Демократические элементы мировоззрения Майкова в трактовке иностранной темы, например в "Неаполитанском альбоме", проявились весьма рельефно. Там есть народная толпа, есть даже образ народного героя. О создании образа народного героя на русском материале поэт не мог и мечтать, даже если бы этому не препятствовала цензура. Вряд ли нашел бы Майков в себе силы изобразить в годы революционной ситуации 1859-1861 годов крестьянскую толпу. В творчестве поэта 1850-1860-х годов даже отдельные типы, представляющие народную массу, сравнительно редки и выступают порой в виде дополнения к его пейзажным зарисовкам. Пейзаж у поэтов "чистого искусства", как правило, оторван от народной жизни и больших гражданских дум. У Майкова 40-х годов "природоописания" подчинены основному пафосу произведения, в чем убеждает нас поэма "Две судьбы" (1843, 1844):
Да, посреди полуденной природы
Он вспоминал про шум своих дубров,
И русских рек раскатистые воды,
И мрак и тайну вековых лесов.
Он слышал гул их с самой колыбели
И помнил, как, свои качая ели,
Вся стоном стонет русская земля;
Тот вопль был свеж в душе его, как стоны
Богатыря в цепях. Средь благовонной
Страны олив он вспоминал поля
Широкие и пруд позеленелый,
Ряд дымных изб, дом барский опустелый,
Где рос он, - дом, исполненный затей
Тогда, псарей, актеров, трубачей,
Всех прихотей российского боярства,
Умевшего так славно век конать,
Успевшего так дивно сочетать
Европы лоск и варварство татарства.
Приведем (да не посетует на нас за это читатель!) и второй отрывок из той же поэмы - место, повторяющее мысли Белинского о воздействии на характер русской народной песни "степного положения Рос-сии" и "кровавого самовластительства Грозного" (V, 440-441):
Прислушайтесь... звучат иные звуки...
Унынье и отчаянный разгул.
Разбойник ли там песню затянул
Иль дева плачет в грустный час разлуки?
Нет, то идут с работы косари...
Кто ж песнь сложил им? Как кто? Посмотри
Кругом: леса, саратовские степи,
Нужда, да грусть, да думушка, да цепи.
Подобного рода многозначительных и, если угодно, "некрасовских" пейзажных зарисовок у Майкова после 1849 года мы не найдем, точнее, почти не найдем. Но связующие нити между пейзажем и народной темой у поэта все же останутся надолго. В качестве примера можно указать на стихотворение 1853 года под названием "Пейзаж". На фоне осеннего леса, осинника, "бьющего тревогу", возникает фигура старика, помогающего кляче вывезти тяжелый воз из болотистого места. В стихотворении "И город вот опять!.." (1856) лирический герой уносится мечтою из сияющего бального зала в лоно сельской тишины, к осыпавшемуся речному скату, и несказанно изумлен неожиданной встречей с "лесной нимфочкой", крестьянской девочкой, раздвигающей стебли тростника и протягивающей ручонки к ягодам земляники. Аналогична структура стихотворений "Весна! Выставляется первая рама!..", "Сенокос", "Ночь на жнитве" и др. Но и в тех пьесах, где видимой связи пейзажа с человеком нельзя обнаружить ("Звуки ночи", "Гроза", "Голос в лесу" и др.), он всякий раз воспринимается как часть национального ландшафта, а не как автономно существующий фрагмент природы.

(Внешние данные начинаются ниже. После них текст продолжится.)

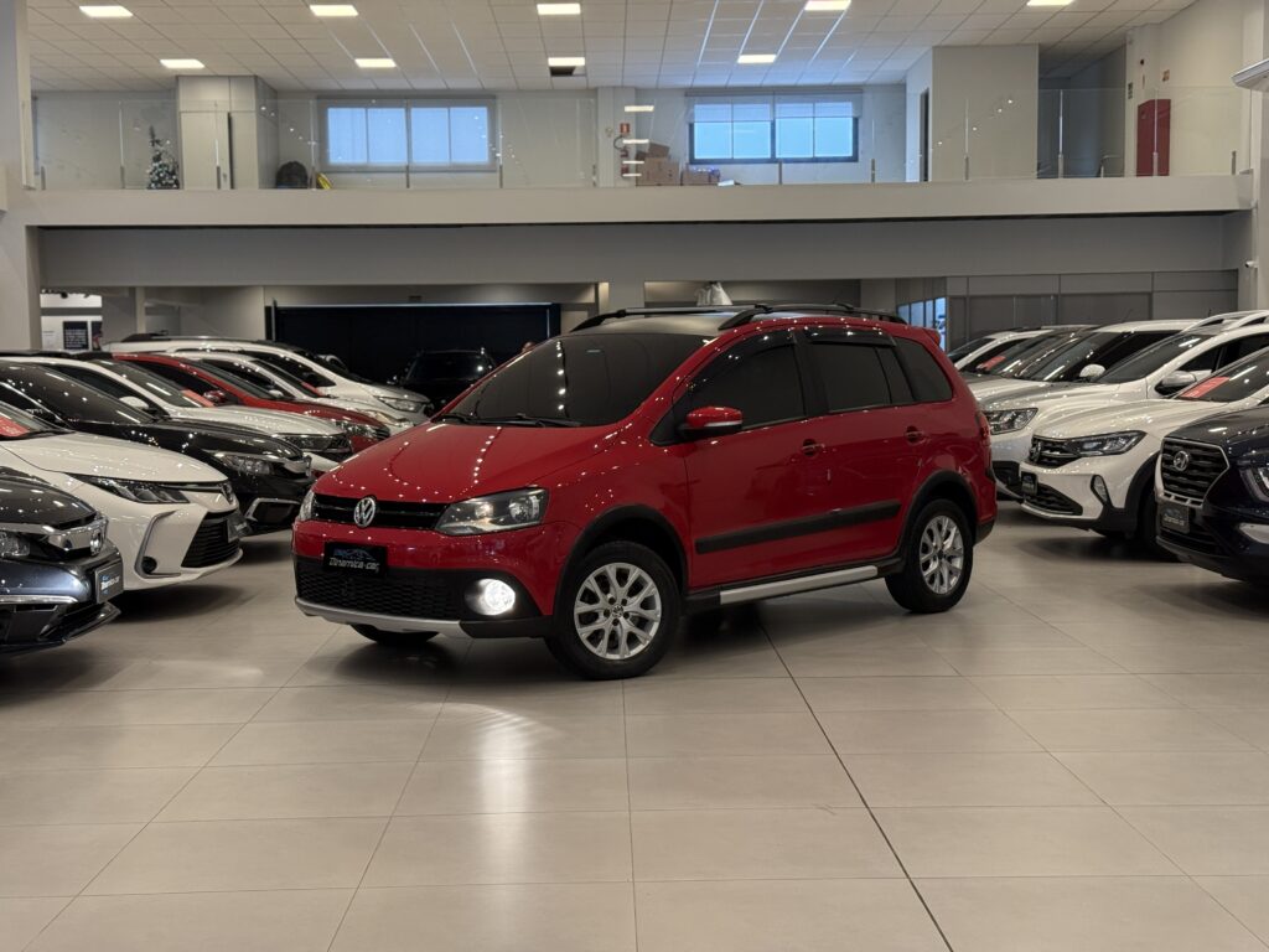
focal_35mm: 48
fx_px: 1760
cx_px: 634
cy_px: 476
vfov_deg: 30.3
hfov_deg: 39.7
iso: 250
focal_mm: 6.76
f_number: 1.78
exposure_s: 1/120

Особо выделяется в этом ряду "Нива", где пейзажная зарисовка ("По ниве прохожу я узкою межой..." и т. д.) - всего лишь увертюра к изображению крестьянской жатвы "на всем полей просторе". Жнецы и жницы, весело вяжущие тяжелые снопы, стук проворных цепов на токах, возы, скрипящие под тяжестью собранного хлеба, - картина этого мнимого материального изобилия сопровождалась обращением автора к богу с единственной мольбой: в избытке родине "духовного дать хлеба". Воодушевленное ложной идеей - изобразить материальное благоденствие деревенских тружеников - стихотворение не могло, разумеется, претендовать на широкое обобщение народной жизни. Появившуюся в печати "Ниву" Н. А. Добролюбов назвал "дидактическим" и "плохо сделанным" {Н. А. Добролюбов, Собр. соч. в 9-ти т., т. 4, М.-Л., 1962, с. 355.} стихотворением. Если собственно пейзажная и антологическая лирика Майкова и в годы революционной ситуации Получала на страницах "Современника", как правило, положительные оценки, то освещение поэтом крестьянского вопроса в духе правительственных предначертаний подвергалось справедливой критике общественности. Негодованием встретили революционные демократы майковскую "Картинку" (1861), прославлявшую "куцую" крестьянскую реформу 1861 года. "Здесь что ни слово, то фальшь", - писал о "Картинке" M. E. Салтыков-Щедрин. {М. Е. Салтыков-Щедрин, Собр. соч., т. 5, М., 1966, с. 434.}
Более снисходительно было оценено демократической критикой стихотворение Майкова "Поля" (1861), представлявшее собой своеобразное переосмысление гоголевского образа степных просторов России и русской тройки. Погоняемая свистом молодого ямщика тройка "летит в пространстве без конца":
Но мы неслись, как от волков,
Как из-под тучи грозовой,
Как бы мучителей-бесов
Погоню слыша за собой...
"Мучители-бесы" - это тревоживший сознание поэта призрак новых, буржуазно-крепостнических форм жизнеустройства, проникавших во все поры русской жизни после реформы 1861 года. Своеобразно воплощает эту тревогу старик - бывший дворовый человек, представитель того многочисленного слоя "крещеной собственности", который после реформы 1861 года остался не у дел, лишился прочного места в системе новых производственных отношений.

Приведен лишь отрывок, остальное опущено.